COO Peer Review Procedure
1.0 Scope and Purpose
This procedure describes the approach that shall be followed by the Canada Organic Office when conducting a peer review. The purpose of the peer review is to determine the extent to which the assessed competent authority demonstrates conformity with the requirements specified in an equivalency agreement (arrangement).
2.0 Authority
The authority for the conducting peer review process of a foreign country's equivalency status is provided by:
- Canada Agricultural Products Act
- Organic Products Regulations 2009
- Equivalency arrangement with a foreign government
3.0 On-Site Peer Review Procedure
3.1 The COO shall define the manner in which the peer review will be conducted.
3.2 The COO national manager shall appoint a peer review team leader who will take full responsibility for the peer review process and related communication.
3.3 Prior to initiating the peer review process the appointed COO peer review team shall provide the competent authority with a proposal for the peer review process including:
- The proposed number of people conducting the review, their names and affiliations.
- Duration of the review.
- The language in which the peer review process will be conducted.
- Proposed peer review plan including visits to certification bodies and certified operators.
3.4 The activities which will be subjected to the peer review process include:
- Documentation review
- Record assessment
- Personnel interviews
- Technical assessment of the competent authority's conformity assessment activities
- Witnessing the competent authority performing its accreditation activities
- Visit to the competent authority's main office
- Visits to the Certification bodies accredited by the competent authority
- Visits to operators certified under the oversight of the competent authority
3.5 Prior to the on-site peer review the COO shall request at least the following information related to the scope of the peer review:
- Methods or procedures to which the competent authority operates.
- Copy of its quality manual (if available), list of procedures and working instructions and the associated documents.
3.6 The COO team shall not conduct a peer review unless a written response is received from the competent authority declaring awareness of the manner in which the peer review will be conducted and accepts the visit of the peer review team.
3.7 The COO peer review team shall commence the on-site review with an opening meeting with the relevant personnel of the competent authority. At this meeting, the purpose of the peer review and the requirements specified prior to the review will be confirmed, along with the scope of and the review plan for the on-site visit.
3.8 During the on-site review the COO peer review team shall gather objective evidence that the competent authority conforms to the requirements specified by the equivalency agreement.
3.9 The COO peer review team shall witness a sufficient number of examples and files of the on-site activities of the competent authority personnel using appropriate sampling techniques to ensure that their fulfilment of requirements is appropriately evaluated.
3.10 The COO peer review team shall interview a sufficient number and variety of personnel of the competent authority to provide assurance that the applicant fulfils the requirements.

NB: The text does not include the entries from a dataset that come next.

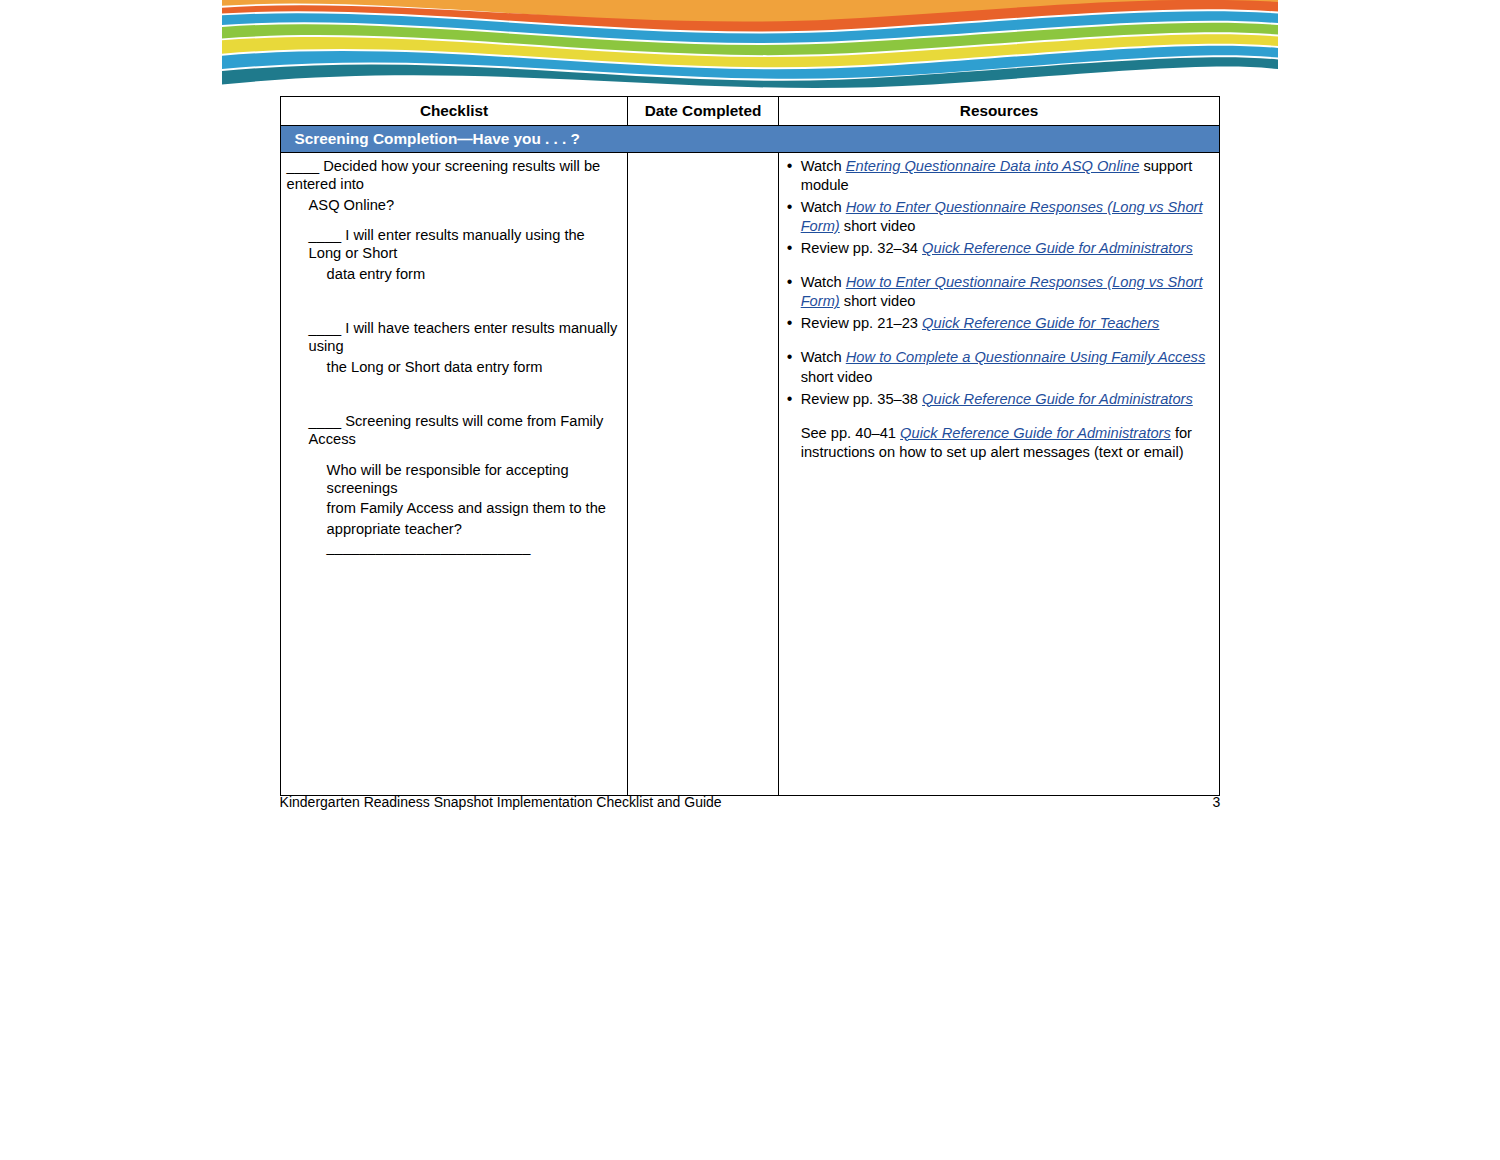| Checklist | Date Completed | Resources |
| --- | --- | --- |
| Screening Completion—Have you . . . ? |
| ____ Decided how your screening results will be entered into ASQ Online? ____ I will enter results manually using the Long or Short data entry form ____ I will have teachers enter results manually using the Long or Short data entry form ____ Screening results will come from Family Access Who will be responsible for accepting screenings from Family Access and assign them to the appropriate teacher? _________________________ | | Watch Entering Questionnaire Data into ASQ Online support module Watch How to Enter Questionnaire Responses (Long vs Short Form) short video Review pp. 32–34 Quick Reference Guide for Administrators Watch How to Enter Questionnaire Responses (Long vs Short Form) short video Review pp. 21–23 Quick Reference Guide for Teachers Watch How to Complete a Questionnaire Using Family Access short video Review pp. 35–38 Quick Reference Guide for Administrators See pp. 40–41 Quick Reference Guide for Administrators for instructions on how to set up alert messages (text or email) |
Kindergarten Readiness Snapshot Implementation Checklist and Guide 3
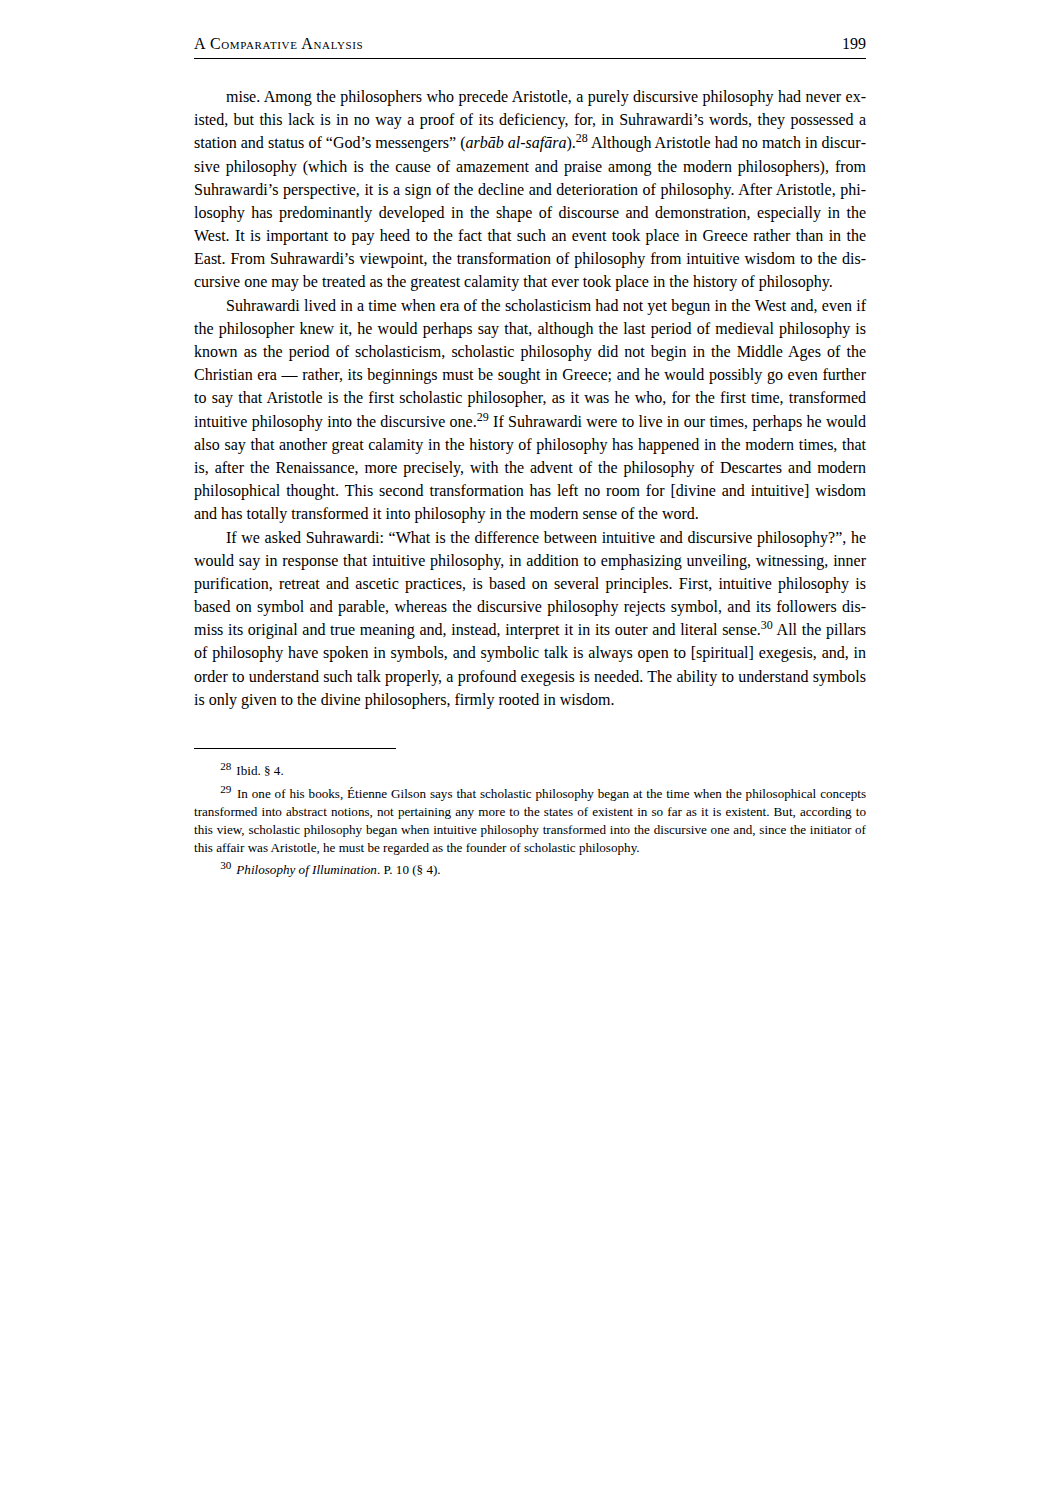A Comparative Analysis 199
mise. Among the philosophers who precede Aristotle, a purely discursive philosophy had never existed, but this lack is in no way a proof of its deficiency, for, in Suhrawardi’s words, they possessed a station and status of “God’s messengers” (arbāb al-safāra).28 Although Aristotle had no match in discursive philosophy (which is the cause of amazement and praise among the modern philosophers), from Suhrawardi’s perspective, it is a sign of the decline and deterioration of philosophy. After Aristotle, philosophy has predominantly developed in the shape of discourse and demonstration, especially in the West. It is important to pay heed to the fact that such an event took place in Greece rather than in the East. From Suhrawardi’s viewpoint, the transformation of philosophy from intuitive wisdom to the discursive one may be treated as the greatest calamity that ever took place in the history of philosophy.
Suhrawardi lived in a time when era of the scholasticism had not yet begun in the West and, even if the philosopher knew it, he would perhaps say that, although the last period of medieval philosophy is known as the period of scholasticism, scholastic philosophy did not begin in the Middle Ages of the Christian era — rather, its beginnings must be sought in Greece; and he would possibly go even further to say that Aristotle is the first scholastic philosopher, as it was he who, for the first time, transformed intuitive philosophy into the discursive one.29 If Suhrawardi were to live in our times, perhaps he would also say that another great calamity in the history of philosophy has happened in the modern times, that is, after the Renaissance, more precisely, with the advent of the philosophy of Descartes and modern philosophical thought. This second transformation has left no room for [divine and intuitive] wisdom and has totally transformed it into philosophy in the modern sense of the word.
If we asked Suhrawardi: “What is the difference between intuitive and discursive philosophy?”, he would say in response that intuitive philosophy, in addition to emphasizing unveiling, witnessing, inner purification, retreat and ascetic practices, is based on several principles. First, intuitive philosophy is based on symbol and parable, whereas the discursive philosophy rejects symbol, and its followers dismiss its original and true meaning and, instead, interpret it in its outer and literal sense.30 All the pillars of philosophy have spoken in symbols, and symbolic talk is always open to [spiritual] exegesis, and, in order to understand such talk properly, a profound exegesis is needed. The ability to understand symbols is only given to the divine philosophers, firmly rooted in wisdom.
28 Ibid. § 4.
29 In one of his books, Étienne Gilson says that scholastic philosophy began at the time when the philosophical concepts transformed into abstract notions, not pertaining any more to the states of existent in so far as it is existent. But, according to this view, scholastic philosophy began when intuitive philosophy transformed into the discursive one and, since the initiator of this affair was Aristotle, he must be regarded as the founder of scholastic philosophy.
30 Philosophy of Illumination. P. 10 (§ 4).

3.11 The COO peer review team shall conclude the on-site review with a closing meeting prior to leaving the site at which the COO peer review leader shall present a report on the findings and opportunity shall be given to the competent authority to ask questions about the finding and their basis.

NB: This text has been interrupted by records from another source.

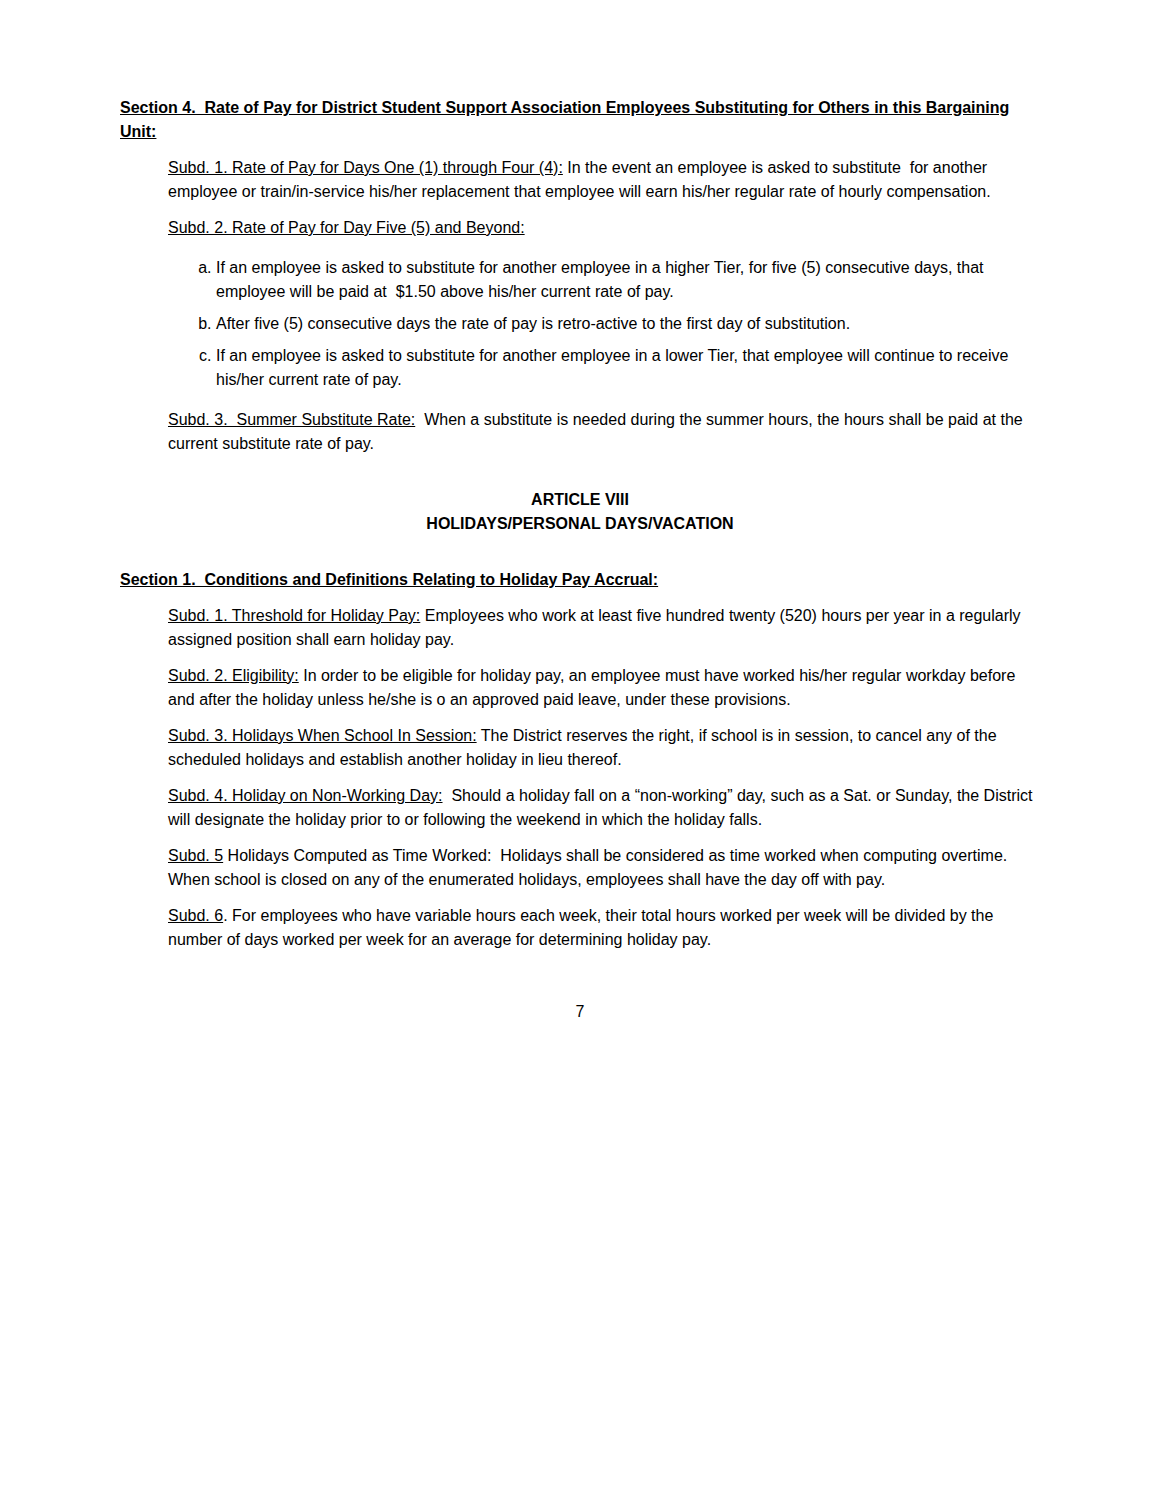Section 4. Rate of Pay for District Student Support Association Employees Substituting for Others in this Bargaining Unit:
Subd. 1. Rate of Pay for Days One (1) through Four (4): In the event an employee is asked to substitute for another employee or train/in-service his/her replacement that employee will earn his/her regular rate of hourly compensation.
Subd. 2. Rate of Pay for Day Five (5) and Beyond:
If an employee is asked to substitute for another employee in a higher Tier, for five (5) consecutive days, that employee will be paid at $1.50 above his/her current rate of pay.
After five (5) consecutive days the rate of pay is retro-active to the first day of substitution.
If an employee is asked to substitute for another employee in a lower Tier, that employee will continue to receive his/her current rate of pay.
Subd. 3. Summer Substitute Rate: When a substitute is needed during the summer hours, the hours shall be paid at the current substitute rate of pay.
ARTICLE VIII
HOLIDAYS/PERSONAL DAYS/VACATION
Section 1. Conditions and Definitions Relating to Holiday Pay Accrual:
Subd. 1. Threshold for Holiday Pay: Employees who work at least five hundred twenty (520) hours per year in a regularly assigned position shall earn holiday pay.
Subd. 2. Eligibility: In order to be eligible for holiday pay, an employee must have worked his/her regular workday before and after the holiday unless he/she is o an approved paid leave, under these provisions.
Subd. 3. Holidays When School In Session: The District reserves the right, if school is in session, to cancel any of the scheduled holidays and establish another holiday in lieu thereof.
Subd. 4. Holiday on Non-Working Day: Should a holiday fall on a “non-working” day, such as a Sat. or Sunday, the District will designate the holiday prior to or following the weekend in which the holiday falls.
Subd. 5 Holidays Computed as Time Worked: Holidays shall be considered as time worked when computing overtime. When school is closed on any of the enumerated holidays, employees shall have the day off with pay.
Subd. 6. For employees who have variable hours each week, their total hours worked per week will be divided by the number of days worked per week for an average for determining holiday pay.
7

3.12 The COO peer review team shall leave with the competent authority an exit report which shall list all the finding.
3.13 The COO peer review team shall prepare a complete written peer review report within 30 days after the on-site visit.
3.14 The competent authority will be invited to comment on the peer review report and to describe the specific actions taken or planned to be taken, within a defined time, to remedy any identifies non-conformities.
3.15 The competent authority's response will be reviewed by the COO and will be shared with the government interdepartmental group.
3.16 The COO and the government interdepartmental group have to determine and confirm if all non-conformities have been satisfactory documented and addressed.
3.17 The COO may request additional information from the competent authority if the result from the review does not clearly indicate that not all non-conformities have been satisfactory documented and addressed.
3.18 If the result from the review is satisfactory that will indicate that the competent authority continues to conform to the requirements as outlined in the equivalence agreement.
4.0 Communication of the results from the peer review
4.1 The COO shall make available the results from the peer review to all the departmental groups including AAFC, DFAIT and CFIA International section.
5.0 Person responsible
5.1 The COO international equivalency officer and the COO Lead auditor are responsible for conducting the peer reviews.
5.2 The COO international equivalency officer is responsible for coordinating the communication between the two parties.
6.0 Records
6.1 The COO shall maintain records of peer review reports and related correspondence in accordance with the requirements outlined in Section 7 from the COO Quality manual Control of Documents and Records Policy.